İkinci Dünya Savaşı sonrasında Türkiye, büyük bir politik buhranla karşı karşıya kalmıştır. Zira savaş yılları boyunca başta Sovyetler Birliği olmak üzere müttefik güçlerin yoğun ısrarlarına rağmen Türkiye savaşa katılmamıştır. 

Savaş yıllarında mantıklı olan bu tercih, savaş sonunda oluşan konjonktürde aleyhimize olmuş, savaşın galibi Sovyetler Birliği, Türkiye’yi cezalandırmayı kafasına koymuştur. Stalin 1925’de imzalanan Türk-Sovyet Dostluk Antlaşmasını feshetmiş, Kars ve Ardahan’ı geri isteyerek, Türk boğazlarının kontrolünün kendilerine verilmesini talep etmiştir.

 “Gerekirse Türkleri kulaklarından tutup savaşa sokmalıyız” diyen Stalin, savaş sırasında bunu başaramayınca savaş bitiminde Türkiye’nin toprak bütünlüğüne göz dikmiştir.

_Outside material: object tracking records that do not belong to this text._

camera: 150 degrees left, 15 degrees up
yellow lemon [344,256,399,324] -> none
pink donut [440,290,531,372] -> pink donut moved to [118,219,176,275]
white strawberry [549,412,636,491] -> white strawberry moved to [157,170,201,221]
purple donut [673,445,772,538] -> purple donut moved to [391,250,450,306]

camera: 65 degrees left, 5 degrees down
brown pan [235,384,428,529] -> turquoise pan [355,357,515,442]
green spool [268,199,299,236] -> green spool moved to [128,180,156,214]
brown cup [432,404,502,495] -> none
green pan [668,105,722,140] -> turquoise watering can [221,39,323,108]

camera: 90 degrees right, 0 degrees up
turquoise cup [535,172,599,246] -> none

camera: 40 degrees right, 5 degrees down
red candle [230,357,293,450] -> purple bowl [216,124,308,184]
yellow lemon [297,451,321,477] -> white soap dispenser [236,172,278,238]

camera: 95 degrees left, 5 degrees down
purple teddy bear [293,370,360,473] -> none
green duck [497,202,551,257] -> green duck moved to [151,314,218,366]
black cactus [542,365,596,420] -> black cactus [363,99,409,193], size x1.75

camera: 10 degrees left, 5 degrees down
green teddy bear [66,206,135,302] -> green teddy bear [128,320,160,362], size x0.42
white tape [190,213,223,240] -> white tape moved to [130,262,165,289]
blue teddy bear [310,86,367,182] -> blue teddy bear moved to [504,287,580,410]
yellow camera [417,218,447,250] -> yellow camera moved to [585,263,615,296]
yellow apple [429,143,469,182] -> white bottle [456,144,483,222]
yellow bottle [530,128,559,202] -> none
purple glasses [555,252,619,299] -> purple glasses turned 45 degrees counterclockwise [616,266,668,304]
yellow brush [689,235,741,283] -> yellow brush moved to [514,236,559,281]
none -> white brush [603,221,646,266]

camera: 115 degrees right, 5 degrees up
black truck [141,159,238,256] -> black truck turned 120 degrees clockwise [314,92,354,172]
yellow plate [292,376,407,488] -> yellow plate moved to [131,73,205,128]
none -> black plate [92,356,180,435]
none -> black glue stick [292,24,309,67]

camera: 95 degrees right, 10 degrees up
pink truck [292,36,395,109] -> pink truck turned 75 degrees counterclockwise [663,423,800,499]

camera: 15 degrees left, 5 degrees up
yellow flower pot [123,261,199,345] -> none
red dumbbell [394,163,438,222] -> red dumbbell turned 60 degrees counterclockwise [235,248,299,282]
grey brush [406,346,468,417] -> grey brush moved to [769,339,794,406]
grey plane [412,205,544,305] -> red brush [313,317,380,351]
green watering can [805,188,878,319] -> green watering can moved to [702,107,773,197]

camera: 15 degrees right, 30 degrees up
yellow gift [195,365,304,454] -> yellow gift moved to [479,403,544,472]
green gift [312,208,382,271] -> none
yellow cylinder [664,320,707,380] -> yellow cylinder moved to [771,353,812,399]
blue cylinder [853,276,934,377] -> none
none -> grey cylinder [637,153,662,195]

İkinci Dünya Savaşı sonrası Sovyet tehdidi altında kalan Türkiye, dış politikada ise yalnız durumdaydı. 1946 sonrası gelişen Türk-ABD ilişkileri ve Kore Savaşı’nda verilen destek neticesinde Türkiye, 1952 yılında NATO’ya üye olmuş, Sovyet tehdidine karşı kendini kolektif bir güvenlik çemberinin içine almıştır. NATO’ya üyeliğin gereklerinden biri de başta ABD olmak üzere diğer birlik üyeleri ile ortak güvenlik tatbikatları yaparak Sovyetlere gözdağı vermekti.

Soğuk Savaş yıllarının rutin tatbikatlarından biri 1953 yılında Ege Denizinde yapılmıştır. Türk ve Amerikan savaş gemilerinin katıldığı bu organizasyona iştirak eden deniz araçlarından biri de Dumlupınar Denizaltısıdır. Amerika’da üretilen ve 1949’da TSK envanterine katılan denizaltı, içinde 86 mürettebatıyla birlikte tatbikat sonrasında geri dönmek üzere yola çıkmıştır.

Fakat ne olduysa işte bu dönüş yolcuğu sırasında olmuş, İsveç bandıralı yük gemisi Naboland 4 Nisan 1953 gecesi saat 02.15’te Dumlupınar Denizaltısına çarpmış ve denizaltı kaporta kısmından su alarak kısa sürede batmaya başlamıştır.

Denizde ters akıntının olması arama kurtarma çalışmalarını aksatmış, kurtarma çanının yanlış kurulması nedeniyle bir türlü denizaltının içindeki mürettebata ulaşılamamıştır.

Kurtarma çalışmaları sırasında merkezle irtibata geçen denizcilere gelen ilk emir “Gerekmedikçe konuşmayın, türkü söylemeyin ve sigara içmeyin” yönündeydi. Fakat o günün teknolojik imkânları ile denizin dibindeki askerleri çıkarmanın mümkün olmadığı geç de olsa anlaşılınca bu sefer askerlere yeni bir emir verilmiştir. Bu emirde “Rahatça konuşabilirsiniz, türkü söyleyebilir, sigara içebilirsiniz” deniyordu.

Bu anonsun ardından şehit olacaklarını anlayan askerler sigara yakıp hep bir ağızdan türkü okumaya başlamıştır. “Ah Bir Ataş Ver” türküsünün buradan geldiği iddia edilmektedir.

Dumlupınar Denizaltında son ana kadar kurtarılmayı bekleyen denizcilerimizden 81’i oksijensizlikten hayatını kaybetmiştir. Tüm müdahalelere rağmen kurtarılamayan şehit denizcilerimiz için birkaç gün sonra günü hazin bir tören düzenlenmiştir.

4 Nisan 1953 günü meydana gelen bu acı olay sonrasında alınan bir kararla bu tarih, bundan sonra “Deniz Şehitlerini Anma Günü” olarak ilan edilmiştir.

Denizcilik tarihine “Dumlupınar Denizaltı Faciası” olarak geçen bu acı olay maalesef çabuk unutulmuştur. Zira üç kez sinema filmi olarak projelendirilmesine rağmen Dumlupınar Faciası, bugüne kadar beyazperdeye dahi aktarılamamıştır.

Oysa millet olmanın gereklerinden biri de, aynı şeye inanmak, aynı şeylere sevinmek, aynı şeylere üzülmek, acı ve sevinçte bir ve beraber olmaktır. Dumlupınar Faciası, milletimizin kenetlenmesini, ortak bir duygu etrafında birleşmesini sağlayabilecek hazin ama bir o kadar da önemli olaylardan biri olarak tarihte yerini almıştır.